Merry, nunmehr hellwach, spitzte seine Ohren und hielt den Atem an. Sam schnarchte wie gewöhnlich, doch sonst war kein Geräusch zu vernehmen. Er horchte noch ein paar Augenblicke angestrengt, und da war es wieder. Kaum hörbar, selbst für Hobbitohren, aber es war da, ein leises, krampfhaft unterdrücktes Schluchzen, und es kam aus der Ecke, in der Pippins Bett stand.
„Pip?“ flüsterte Merry und drehte den Kopf in die Richtung seines Freundes. Er bekam keine Antwort, aber er hörte, wie Pippin die Nase hochzog. „Pippin, was hast du?“ fragte Merry etwas lauter.
„Nichts“, antwortete der jüngere Hobbit mit dünner Stimme. Merry seufzte, dann stand er so leise wie möglich auf, um Sam und Frodo nicht zu wecken.... Frodo? Sein Bett war leer, aber er musste sich jetzt um Pippin kümmern. Er setzte sich zu ihm auf die Bettkante und blickte besorgt auf ihn herab. Er lag auf dem Rücken, und seine grünen Augen, die gewöhnlich vergnügt leuchteten, standen voller Tränen.
„Was ist los, Pip“, fragte Merry sanft und legte ihm tröstend eine Hand auf die Schulter. Pippin drehte seinen Kopf zur Seite und wurde erneut von einem Schluchzen geschüttelt. „Ich höre dauernd seine Stimme, Merry“, flüsterte er. Sein Freund nickte verständnisvoll. Die Erinnerung an den Alptraum war noch allzu lebendig. „Ich auch, Pippin, ich auch.“
Pippin schwieg eine Weile und beruhigte sich etwas. „Er hatte recht“, sagte er tonlos. „Ich hätte mich lieber selbst in den Brunnen schmeißen sollen... ich hätte gar nicht erst mitkommen sollen, dann wäre er jetzt noch am Leben... es ist alles meine Schuld!“ brach es schließlich aus ihm heraus. Merry sah erschrocken auf seinen nun hemmungslos weinenden Freund. Hatte er sich etwa die ganze Zeit mit diesen enormen Schuldgefühlen gequält? Beruhigend drückte er Pippins Schulter und wartete, bis die Schluchzer verebbten. „Es war nicht deine Schuld, Pip. Sie waren so nahe, sie hätten uns auf jeden Fall gefunden.“ Pippin setzte sich energisch auf und schüttelte Merrys Hand ab. „Aber vielleicht wären wir unbemerkt entkommen, wenn ich nicht so einen Krach gemacht hätte! Und du weißt, was Galadriel gesagt hat! Geht nur um ein Weniges fehl...“ Merry packte Pippin bei den Schultern und zwang ihn, ihm in die Augen zu sehen.

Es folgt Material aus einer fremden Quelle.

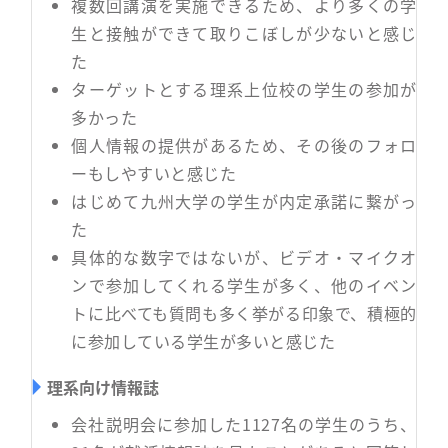
複数回講演を実施できるため、より多くの学
生と接触ができて取りこぼしが少ないと感じ
た
ターゲットとする理系上位校の学生の参加が
多かった
個人情報の提供があるため、その後のフォロ
ーもしやすいと感じた
はじめて九州大学の学生が内定承諾に繋がっ
た
具体的な数字ではないが、ビデオ・マイクオ
ンで参加してくれる学生が多く、他のイベン
トに比べても質問も多く挙がる印象で、積極的
に参加している学生が多いと感じた
理系向け情報誌
会社説明会に参加した1127名の学生のうち、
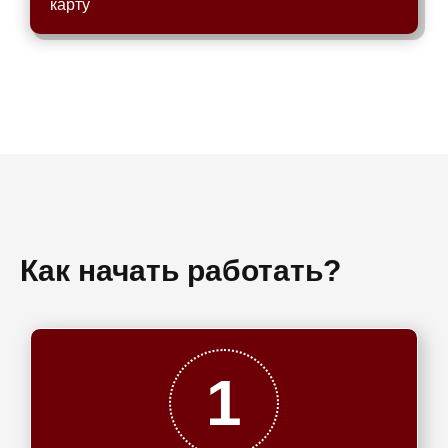
карту
Как начать работать?
1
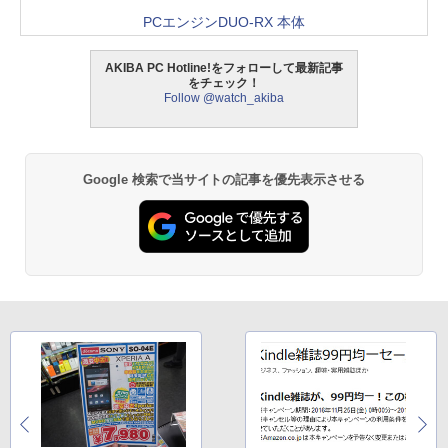
PCエンジンDUO-RX 本体
AKIBA PC Hotline!をフォローして最新記事
をチェック！
Follow @watch_akiba
Google 検索で当サイトの記事を優先表示させる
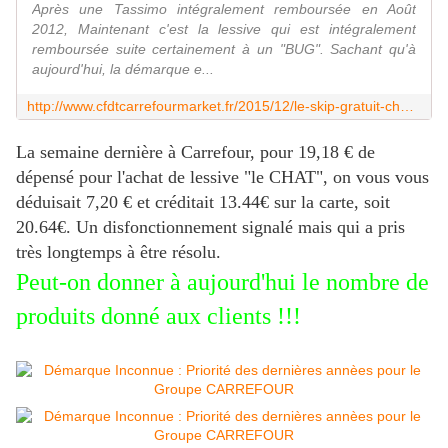
Après une Tassimo intégralement remboursée en Août
2012, Maintenant c'est la lessive qui est intégralement
remboursée suite certainement à un "BUG". Sachant qu'à
aujourd'hui, la démarque e...
http://www.cfdtcarrefourmarket.fr/2015/12/le-skip-gratuit-chez-carrefour-oui-c-est-possible.html?utm_source=_ob_share&utm_medium=_ob_facebookpage&utm_campaign=_ob_share_auto
La semaine dernière à Carrefour, pour 19,18 € de
dépensé pour l'achat de lessive "le CHAT", on vous vous
déduisait 7,20 € et créditait 13.44€ sur la carte, soit
20.64€. Un disfonctionnement signalé mais qui a pris
très longtemps à être résolu.
Peut-on donner à aujourd'hui le nombre de
produits donné aux clients !!!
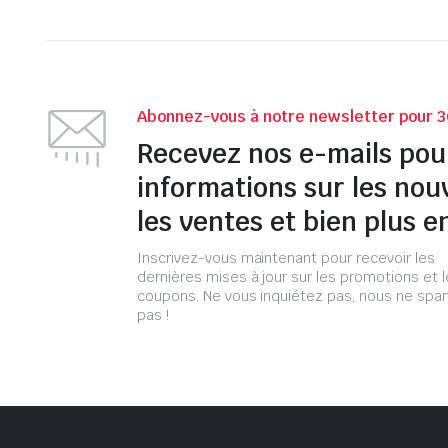
Abonnez-vous à notre newsletter pour 3
Recevez nos e-mails pou
informations sur les nou
les ventes et bien plus e
Inscrivez-vous maintenant pour recevoir les
dernières mises à jour sur les promotions et 
coupons. Ne vous inquiétez pas, nous ne s
pas !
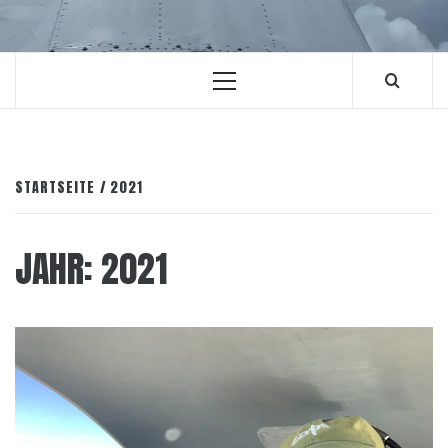
Primäres
Menü
STARTSEITE
2021
JAHR:
2021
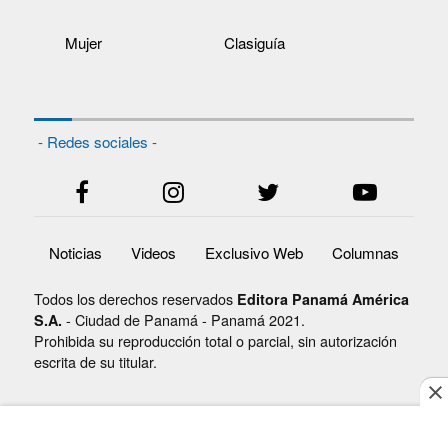
Mujer
Clasiguía
- Redes sociales -
Noticias
Videos
Exclusivo Web
Columnas
Todos los derechos reservados
Editora Panamá América
- Ciudad de Panamá - Panamá 2021.
S.A.
Prohibida su reproducción total o parcial, sin autorización
escrita de su titular.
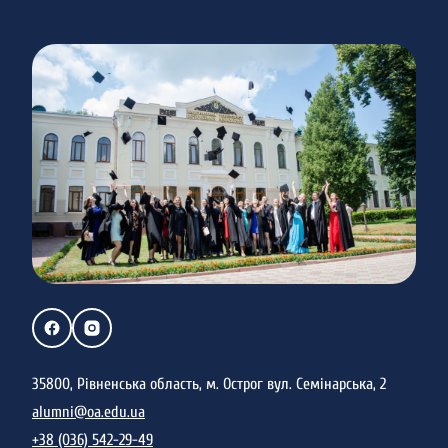
35800, Рівненська область, м. Острог вул. Семінарська, 2
alumni@oa.edu.ua
+38 (036) 542-29-49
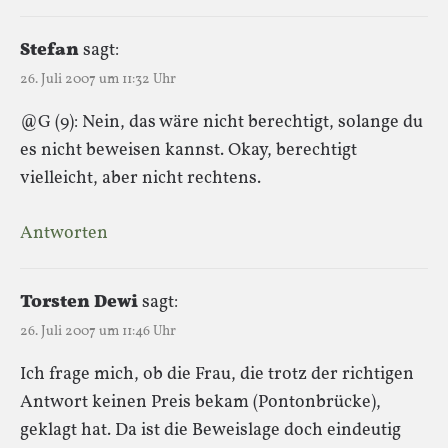
Stefan
sagt:
26. Juli 2007 um 11:32 Uhr
@G (9): Nein, das wäre nicht berechtigt, solange du
es nicht beweisen kannst. Okay, berechtigt
vielleicht, aber nicht rechtens.
Antworten
Torsten Dewi
sagt:
26. Juli 2007 um 11:46 Uhr
Ich frage mich, ob die Frau, die trotz der richtigen
Antwort keinen Preis bekam (Pontonbrücke),
geklagt hat. Da ist die Beweislage doch eindeutig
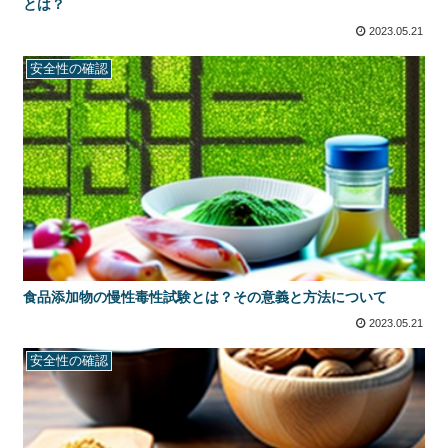
とは？
2023.05.21
安全性の確認
食品添加物の慢性毒性試験とは？その意義と方法について
2023.05.21
安全性の確認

„Gandalf wusste, was ihn in der Mine erwartete, da bin ich sicher. Trotzdem ist er dem Ringträger gefolgt und hat sein Leben für ihn und für uns alle geopfert. Jetzt hör auf, dir die Schuld dafür zu geben, das hilft niemandem, und dir am allerwenigsten! Es war nur ein dummer Unfall, dass das Skelett in den Brunnen gefallen ist.“
Pippin grübelte einen Moment. „Aber mir passieren dauernd solche Unfälle! Es wäre besser, wenn ich hier bleibe oder zurück ins Auenland gehe, dann richte ich keinen Schaden an.“
„Pip, du würdest dich schon nach hundert Schritt verlaufen“, sagte Merry trocken. „Und da ich nicht vorhabe, Frodo im Stich zu lassen, wirst du wohl oder übel mit mir mitkommen müssen, denn ich glaube nicht, dass die Herrin Galadriel Verwendung für einen närrischen Tuk hat.“
Er grinste Pippin an und war erleichtert, als dieser sein Grinsen erwiderte. „Ich würde mich sowieso zu Tode langweilen ohne dich“, sagte er, umarmte seinen Freund fest und wisperte ihm ein „Danke, Merry“ ins Ohr.
„Schlaf jetzt“, sagte sein Cousin mit einem Lächeln und begab sich wieder zu seinem eigenen Bett. Er lächelte immer noch, als sich Pippins ziemlich verschnupftes Schnarchen mit dem von Sam vermischte und er endlich in einen festen, erholsamen Schlaf sank.